Dr Graeme Finlay is a researcher at the University of Auckland and director of New Zealand Christians in Science.
What prompted you to write “The gospel according to Dawkins”?
I am a teacher, and react to falsehood. It has been said that we now live in a ‘post-truth age’. As a cancer researcher, I have seen this coming! The tobacco industry lied about the smoking-cancer link for fifty years. This culture of deceit was then applied to the CO2-climate connection. Polarised positions on biological evolution have contributed to post-truth debates. And when Professor Dawkins used his immense prestige to perpetuate popular myths about the historical basis of Christianity, which many grownups uncritically accept, I felt that I had to put the record straight.
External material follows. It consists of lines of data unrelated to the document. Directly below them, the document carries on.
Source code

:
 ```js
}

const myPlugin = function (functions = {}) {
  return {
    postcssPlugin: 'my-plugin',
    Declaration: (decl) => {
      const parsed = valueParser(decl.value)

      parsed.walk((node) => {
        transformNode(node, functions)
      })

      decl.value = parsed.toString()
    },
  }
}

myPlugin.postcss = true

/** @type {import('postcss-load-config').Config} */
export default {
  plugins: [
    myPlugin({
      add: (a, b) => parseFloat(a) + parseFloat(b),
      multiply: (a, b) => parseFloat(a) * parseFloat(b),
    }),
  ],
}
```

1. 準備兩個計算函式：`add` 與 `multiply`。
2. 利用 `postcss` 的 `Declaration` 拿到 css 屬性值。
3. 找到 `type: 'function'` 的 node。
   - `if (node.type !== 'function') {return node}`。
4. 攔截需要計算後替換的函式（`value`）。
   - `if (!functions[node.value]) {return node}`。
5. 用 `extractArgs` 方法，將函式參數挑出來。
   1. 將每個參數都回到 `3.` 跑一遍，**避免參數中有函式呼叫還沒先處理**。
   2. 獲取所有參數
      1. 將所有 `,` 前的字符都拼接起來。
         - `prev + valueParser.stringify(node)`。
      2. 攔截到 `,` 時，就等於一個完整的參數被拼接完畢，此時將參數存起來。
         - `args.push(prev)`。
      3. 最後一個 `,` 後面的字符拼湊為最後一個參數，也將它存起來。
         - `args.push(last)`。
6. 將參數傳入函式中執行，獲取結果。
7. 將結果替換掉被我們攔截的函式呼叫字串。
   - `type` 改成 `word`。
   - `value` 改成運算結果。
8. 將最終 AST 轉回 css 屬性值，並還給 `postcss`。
How do you see the conversation around faith and science in NZ and how do you want it to change?
When I was a boy, I read George Orwell’s depressing novel, Nineteen Eighty-Four. It describes a society in which history was re-written to comply with the ideology of a totalitarian elite. It seems to me that society is now rewriting history: for the last two thousand years of Western civilisation, Christian faith has underlain human dignity and compassion, learning and the arts, science and medicine. But time and again I read of Christianity as the villain. The relationship between Christianity and science needs to be celebrated! Indeed I do not believe that humanity can address the threats bearing down on it without the theology-science synergy.
What is the main thesis of the book in a few words?
Dawkins says faith is an evil; in reality faith is a disposition that is central to humanness. (A reasoned faith underlies science, for example). Dawkins perpetuates urban myths about Jesus: maybe he did not even exist; the New Testament gospels were written long after Jesus was supposed to have lived; their texts are hopelessly corrupted; they were selected at random from a large number of equivalent stories; and when Jesus said ‘Love your neighbour’, all he meant was ‘Love a fellow Jew.’ At the least, these assumptions are rejected by many of the most erudite scholars in the relevant fields. At the worst, they are post-truth fabrications.
How did you research the topics in the book?
I read whenever I am able, and two of my favourite topics are the historical basis of Christian faith, and the historical connections between theology and science. It is fascinating that biblical studies and the historical sciences (cosmology, geology, biological evolution) share the same mind-set, which explains why scholars who were interested in the former promoted development of the latter.
What is the most convincing aspect of the historical evidence for Jesus being alive?
The Romans ruthlessly suppressed dozens of popular movements in the centuries on either side of the life of Jesus. Most of their victims have disappeared without trace – except in the researches of historians. Jesus provides a stunning exception. His ignominious execution and the exuberant preaching of his followers must have been bridged by an event of life-changing (and history-changing) impact. The first Easter was a hinge of history.
What is your favourite book (besides the bible)?
That’s not easy – there is a continual stream of wonderful books coming out. If I were to be locked in a cell for a year, I would take Tom Wright’s Christian Origins and the Question of God series, Richard Bauckham’s Jesus and the Eyewitnesses, and any one of a number of books on science and theology by some wonderful scientists, Tom McLeish, Andrew Steane, Andrew Briggs, or Owen Gingerich.
What advice would you give yourself while you were a student of science?
Science is a sacred calling – give it your best. However, avoid the caricatures. Science is a cultural achievement that enables humanity to probe the nature of matter and energy. But it is not the only way to truth. It is in human history that we discover the nature of love, justice, compassion, and of every virtue that makes personhood so amazing.
What would you say to Dawkins if you were to have a conversation?
I would congratulate him for his brilliant promotion of evolutionary biology. And then I would point out that the Christian faith facilitated the development of learning and science for over a thousand years before Darwin (only it was called natural philosophy for most of that time). Science cannot exist in a metaphysical vacuum, and Christianity from Philoponus to the Royal Society provided that supportive milieu by presupposing a God of authority, rationality, consistency, faithfulness, purpose and sheer goodness. It’s interesting how Dawkins has inherited so many of his presuppositions from Christian faith.